The function `CStack_info()` can be used to retrieve the stack memory occupied by the recursive calls. If the function is recursively called so many times such that the stack usage limit is reached, the program stops indicating a stack overflow error.

## Recursion vs iteration

Recursion is typically used when the problem is naturally recursive (for e.g., generating a Fibonacci sequence), or the data is naturally recursive ( for e.g., filesystem). Recursive solutions can be easy to read and understand as compared to the corresponding iterative solution.

One downside of recursion is that it may take more space than an iterative solution. Building up a stack of recursive calls consumes memory temporarily, and the stack is limited in size, which may become a limit on the size of the problem that the recursive implementation can solve.

In the factorial examples below, we compare the stack memory occupied in case of recursion and iteration. Note that the space occupied continues to increase in case of recursion while remains a constant in case of iteration. The units of the `size` and `current` attributes are bytes.

```{r}
#| echo: false
rm(list = ls())
```


```{r}
# Finding factorial of an integer with recursion

factorial_recursion <- function(n) {

  if (n == 1) return(1)
  print(Cstack_info())
  return(n * factorial(n - 1))
}
factorial_recursion(5)
```

```{r}
#| echo: false
rm(list = ls())
```


```{r}
# Finding factorial of an integer with iteration

factorial_iteration <- function(n) {
  fac <- 1
  for (i in 1:n) {
    fac <- fac*i
    print(Cstack_info())
  }
  return(fac)
}
factorial_iteration(5)
```


### Time Complexity

* There are $O(N)$ recursive calls in our recursive approach, and each call uses $O(1)$ operations. Thus, the time complexity of factorial using recursion is $O(N)$.

* There are $O(N)$ iterations of the loop in our iterative approach, so its time complexity is also $O(N)$.

Though both the programs’ theoretical time complexity is the same, a recursive program will take more time to execute due to the overhead of function calls, which is much higher than that of iteration.

### Space Complexity

* In the recursive program, due to each recursive call, some memory gets allocated in the stack to store parameters and local variables. As there are $O(N)$ recursive calls, the space complexity using recursion is $O(N)$.

* No extra memory gets allocated in the iterative program, so its space complexity is $O(1)$.


### Strengths and Weaknesses of Recursion and Iteration

#### Iteration

**Strengths:**

* Iteration can be used to repeatedly execute a set of statements without the overhead of function calls and without using stack memory.

* Iteration is faster and more efficient than recursion.

* It's easier to optimize iterative codes.

**Weaknesses:**

* In loops, we can go only in one direction, i.e., we can’t go or transfer data from the current state to the previous state that has already been executed.
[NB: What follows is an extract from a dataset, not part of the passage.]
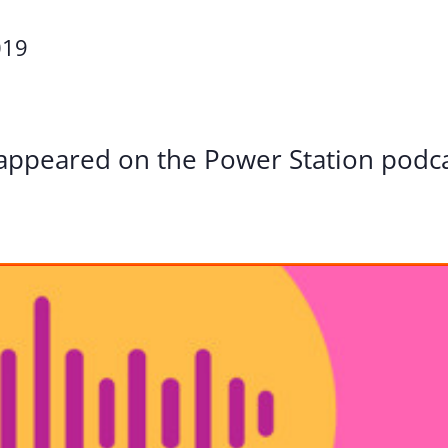
Volunte
019
Careers
Contact
appeared on the Power Station podc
* It’s difficult to traverse trees/graphs using loops.

#### Recursion

**Strengths:**

* It’s easier to code the solution using recursion when the solution of the current problem is dependent on the solution of smaller similar problems.

* Recursive codes are smaller and easier to understand.

* We can pass information to the next state in the form of parameters and return information to the previous state in the form of the return value.

* It’s a lot easier to perform operations on trees and graphs using recursion.

**Weaknesses:**

* The simplicity of recursion comes at the cost of time and space efficiency.

* It is much slower than iteration due to the overhead of function calls and control shift from one function to another.

* It requires extra memory on the stack for each recursive call. This memory gets de-allocated when function execution is over.

* It is difficult to optimize a recursive code, and they generally have higher time complexity than iterative codes due to overlapping sub-problems.